La présente étude est la première à cartographier l’évolution des emplacements des cas de V. vulnificus le long de la côte est des États-Unis sur 30 ans, de 1988 à 2018. Les auteurs se sont basés sur les données des Centres pour le contrôle et la prévention des maladies (CDC) des États-Unis. Les résultats sont publiés dans la revue Scientific Reports.

C’est également la première à explorer la façon dont le changement climatique peut influencer la propagation des cas à l’avenir, des projections qui pourront être extrapolées aux côtes européennes qui connaissent des cas sporadiques. Concrètement, les auteurs ont utilisé les informations sur la température issues des observations et des modèles climatiques informatisés pour établir ces prévisions.
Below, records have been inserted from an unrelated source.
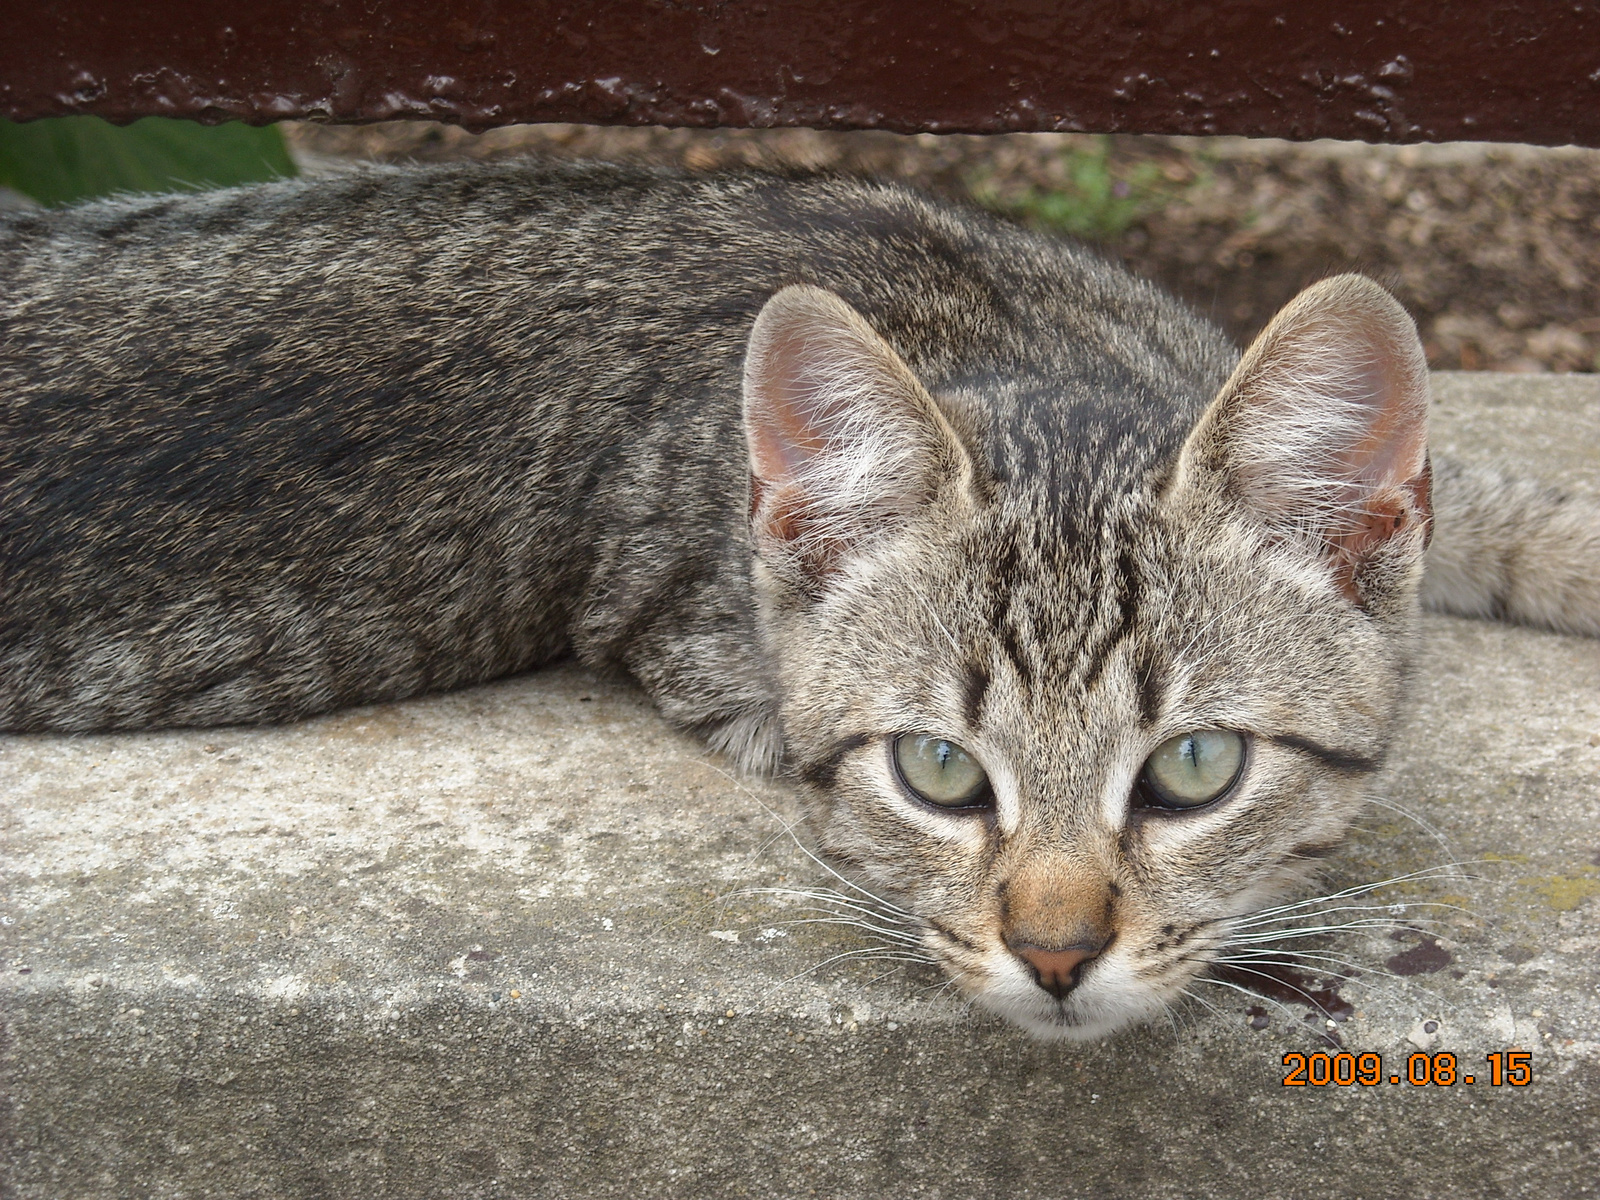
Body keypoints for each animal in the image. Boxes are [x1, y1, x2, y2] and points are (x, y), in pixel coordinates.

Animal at [6, 162, 1593, 1043]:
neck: (1027, 336)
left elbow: (1501, 507)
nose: (1056, 957)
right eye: (940, 770)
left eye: (1194, 767)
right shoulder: (697, 640)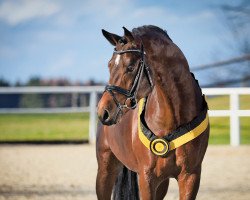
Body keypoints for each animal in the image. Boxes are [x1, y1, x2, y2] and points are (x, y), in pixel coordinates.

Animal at [95, 25, 209, 199]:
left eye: (130, 67)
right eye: (109, 65)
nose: (103, 112)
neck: (172, 121)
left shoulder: (190, 176)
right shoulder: (147, 177)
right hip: (105, 170)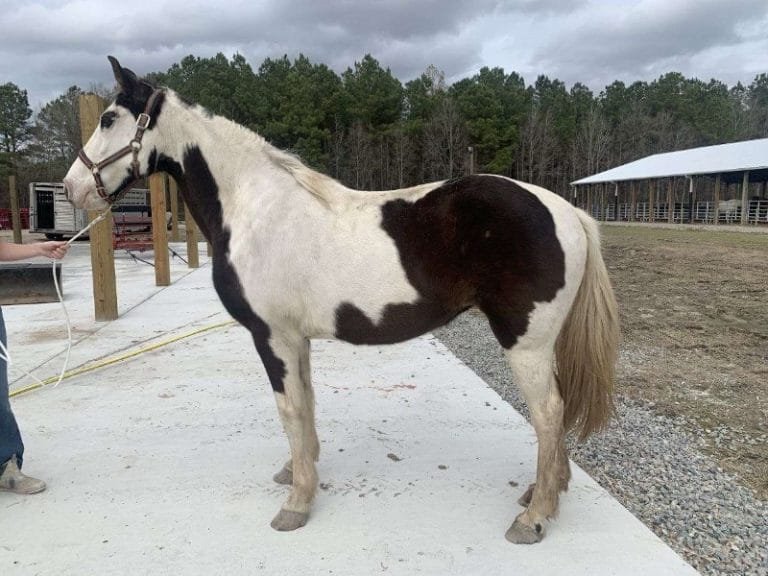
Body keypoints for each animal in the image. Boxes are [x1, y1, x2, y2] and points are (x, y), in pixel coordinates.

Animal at [63, 57, 620, 544]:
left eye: (109, 118)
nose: (72, 188)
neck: (255, 208)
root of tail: (565, 209)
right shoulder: (296, 339)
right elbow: (306, 404)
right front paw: (297, 472)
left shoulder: (272, 336)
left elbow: (289, 408)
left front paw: (295, 506)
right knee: (555, 417)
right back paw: (542, 493)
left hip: (526, 343)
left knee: (548, 413)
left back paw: (534, 517)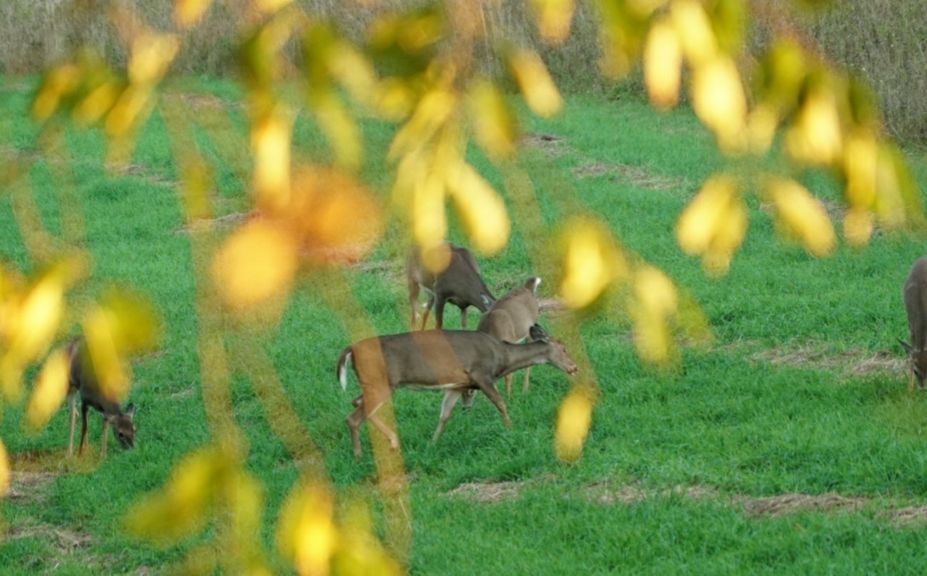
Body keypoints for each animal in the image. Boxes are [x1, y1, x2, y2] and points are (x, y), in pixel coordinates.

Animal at [334, 328, 580, 460]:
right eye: (564, 348)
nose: (574, 367)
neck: (502, 357)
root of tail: (350, 350)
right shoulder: (481, 373)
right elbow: (501, 403)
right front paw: (511, 430)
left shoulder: (456, 385)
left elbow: (444, 415)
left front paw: (432, 444)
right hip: (381, 383)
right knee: (353, 417)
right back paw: (362, 453)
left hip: (374, 385)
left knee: (355, 403)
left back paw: (389, 442)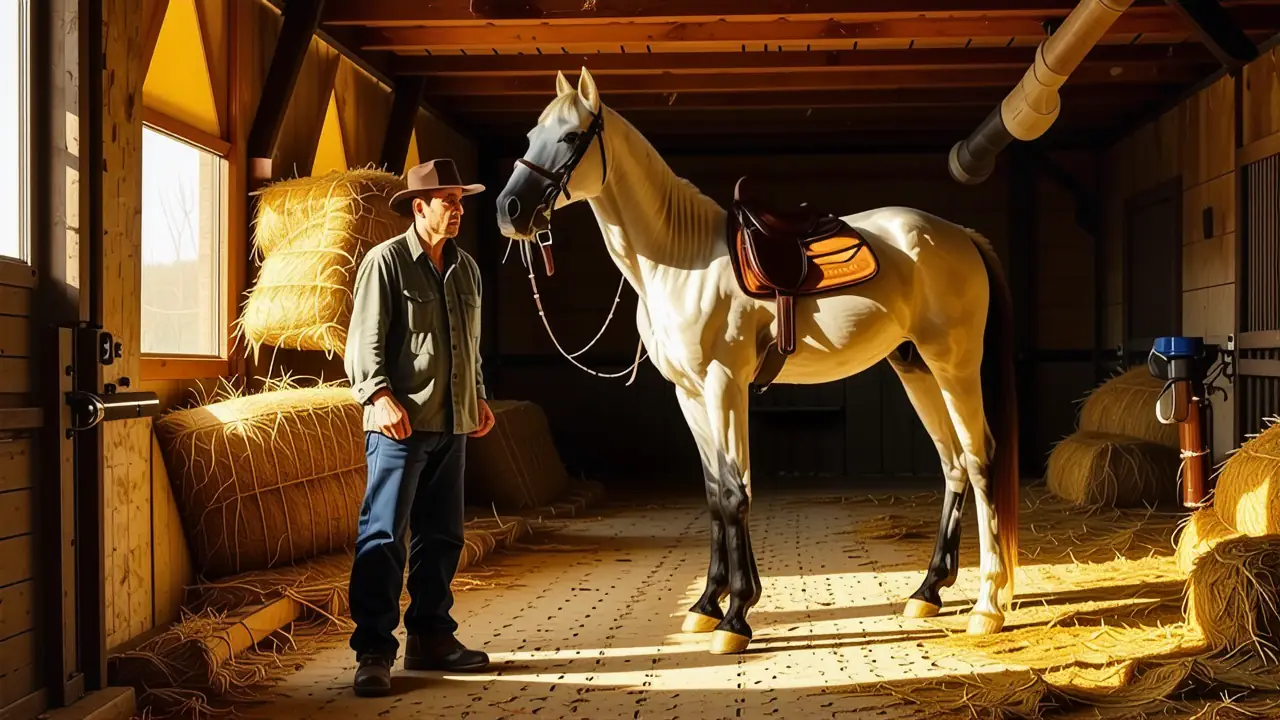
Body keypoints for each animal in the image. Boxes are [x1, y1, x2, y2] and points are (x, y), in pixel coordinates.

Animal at [493, 67, 1020, 655]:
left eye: (569, 137)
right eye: (529, 137)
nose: (508, 211)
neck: (681, 260)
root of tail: (960, 236)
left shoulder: (724, 386)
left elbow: (735, 492)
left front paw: (736, 616)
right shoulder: (689, 393)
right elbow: (713, 494)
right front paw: (706, 605)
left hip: (955, 366)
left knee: (980, 460)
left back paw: (987, 607)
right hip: (916, 369)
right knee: (953, 465)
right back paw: (927, 592)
L’auteur principal de l’étude, Elizabeth Archer, chercheuse de troisième cycle à l’École des sciences de l’environnement de l’UEA, explique dans un communiqué : « Nous montrons que d’ici la fin du 21e siècle, les infections à V. vulnificus s’étendront plus au nord, mais la distance au nord dépendra du degré de réchauffement supplémentaire et donc de nos futures émissions de gaz à effet de serre ».
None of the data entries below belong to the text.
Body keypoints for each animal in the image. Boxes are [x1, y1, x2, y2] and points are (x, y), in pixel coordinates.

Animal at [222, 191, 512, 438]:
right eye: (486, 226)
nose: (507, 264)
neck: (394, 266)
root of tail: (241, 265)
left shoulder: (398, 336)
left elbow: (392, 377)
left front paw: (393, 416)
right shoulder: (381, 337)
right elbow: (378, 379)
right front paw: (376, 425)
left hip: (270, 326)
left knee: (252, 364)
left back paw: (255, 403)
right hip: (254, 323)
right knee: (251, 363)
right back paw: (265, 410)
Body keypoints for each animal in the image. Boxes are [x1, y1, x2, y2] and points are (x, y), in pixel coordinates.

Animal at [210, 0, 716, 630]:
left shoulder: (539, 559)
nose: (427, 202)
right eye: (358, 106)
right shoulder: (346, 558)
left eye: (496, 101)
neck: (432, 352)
Elle ajoute : « Si les émissions sont maintenues à un niveau bas, les cas pourraient s’étendre vers le nord uniquement jusqu’au Connecticut. Si les émissions sont élevées, des infections devraient se produire dans tous les États américains de la côte est. D’ici la fin du 21e siècle, nous prévoyons qu’environ 140 à 200 infections à V. vulnificus pourraient être signalées chaque année ».

Des actions possibles, une prise de conscience nécessaire

L’équipe de recherche souligne la nécessité d’une sensibilisation accrue de la santé individuelle et publique à V. vulnificus, compte tenu de l’expansion géographique des infections. En particulier, les individus et les autorités sanitaires pourraient être avertis en temps réel des conditions environnementales à haut risque grâce à des systèmes d’alerte précoce spécifiques à la mer ou aux bactéries. Effectivement, les infections culminent l’été, lorsque les températures de l’eau augmentent.

Les mesures de contrôle actif pourraient inclure des programmes de sensibilisation plus importants pour les groupes à risque, par exemple les personnes âgées et celles souffrant de problèmes de santé sous-jacents, et une signalisation côtière pendant les périodes critiques.

Le co-auteur principal de l’étude, le professeur Iain Lake de l’UEA, déclare : « L’observation de l’extension des cas vers le nord le long de la côte est des États-Unis est une indication de l’effet que le changement climatique a déjà sur la santé humaine et le littoral. Savoir où les cas sont susceptibles de se produire devrait aider les services de santé à planifier l’avenir ».

Après le dernier rapport du GIEC sur le réchauffement climatique, voilà une preuve de plus de l’effet dramatique des activités humaines sur la planète et des conséquences mortelles qu’elles engendreront d’ici la fin du siècle.